To bring the NRL back to the negotiating table, players previously shunned media appearances. This has meant that for post-game interviews and press conferences, where we traditionally see players giving their first-hand take on the game they just played in, we now see coaches and broadcasters filling in the gaps.
The media boycott didn’t have the desired league-stopping effect, with the NRL content to wait out the drama. Now, logo covering is the latest attempt to get the governing body’s attention. North Queensland Cowboys halfback Chad Townsend summed up the RLPA’s reasoning: “We are escalating our action as a playing group because the NRL have shown a complete lack of respect by not agreeing to what is a very reasonable path forward in negotiations.”
Are NRLW players also involved in the dispute?
While male players battle for a new CBA, their female counterparts don’t officially have one at all. NRLW players agreed in principle to a new CBA in February, but are still ironing out a few details, meaning that the women’s game has also become embroiled in the protests.
Newcastle Knights NRLW star Nita Maynard explained the decision to join the logo protest on Instagram: “It’s Women in League Round, but NRLW players still don’t have a CBA,” Maynard said. “What does that say about the respect the NRL has for women playing rugby league?”
Will there be more boycotts from NRL players?
With players becoming increasingly emboldened in their acts of defiance, and the NRL’s refusal to budge on several key issues, it wouldn’t be a surprise to see more boycotts – which we can expect to be even bigger.
A full-blown boycott of the NRL’s biggest awards night, the Dally-M ceremony, has been suggested as a potential outcome if negotiations continue to stall. In an interview with SEN Radio, RLPA operations manager Tom Symonds hinted at a Dally-M boycott. “To be transparent, it probably is on the table,” Symonds said. “That’s an option on the table, along with a number of other things that players are considering.”
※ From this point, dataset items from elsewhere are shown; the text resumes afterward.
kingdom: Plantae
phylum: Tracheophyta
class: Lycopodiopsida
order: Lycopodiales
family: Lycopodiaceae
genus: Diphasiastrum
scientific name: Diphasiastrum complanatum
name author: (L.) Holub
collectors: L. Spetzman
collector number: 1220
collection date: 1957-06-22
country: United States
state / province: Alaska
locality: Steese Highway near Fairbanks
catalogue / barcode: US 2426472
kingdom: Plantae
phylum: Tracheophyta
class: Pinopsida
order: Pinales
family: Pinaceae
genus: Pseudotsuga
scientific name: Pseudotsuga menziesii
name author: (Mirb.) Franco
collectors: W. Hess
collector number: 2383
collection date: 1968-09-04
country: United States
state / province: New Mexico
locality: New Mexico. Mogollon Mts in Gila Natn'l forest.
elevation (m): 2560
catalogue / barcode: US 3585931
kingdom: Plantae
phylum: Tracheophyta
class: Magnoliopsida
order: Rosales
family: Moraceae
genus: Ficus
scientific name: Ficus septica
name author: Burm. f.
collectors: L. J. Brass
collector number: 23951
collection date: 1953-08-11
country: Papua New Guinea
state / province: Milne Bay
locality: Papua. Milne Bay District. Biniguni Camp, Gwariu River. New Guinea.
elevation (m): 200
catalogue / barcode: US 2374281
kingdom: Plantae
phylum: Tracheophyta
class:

Will the NRL pay disputes be resolved soon?
An independent mediator is set to assist with negotiations from now on, with the hope that a neutral third party will be able to quickly iron out many points of contention. Even with that development, the deadline for a new CBA is less than three months away and if the issue isn’t resolved, players will technically be uncontracted and uninsured. The clock is well and truly ticking.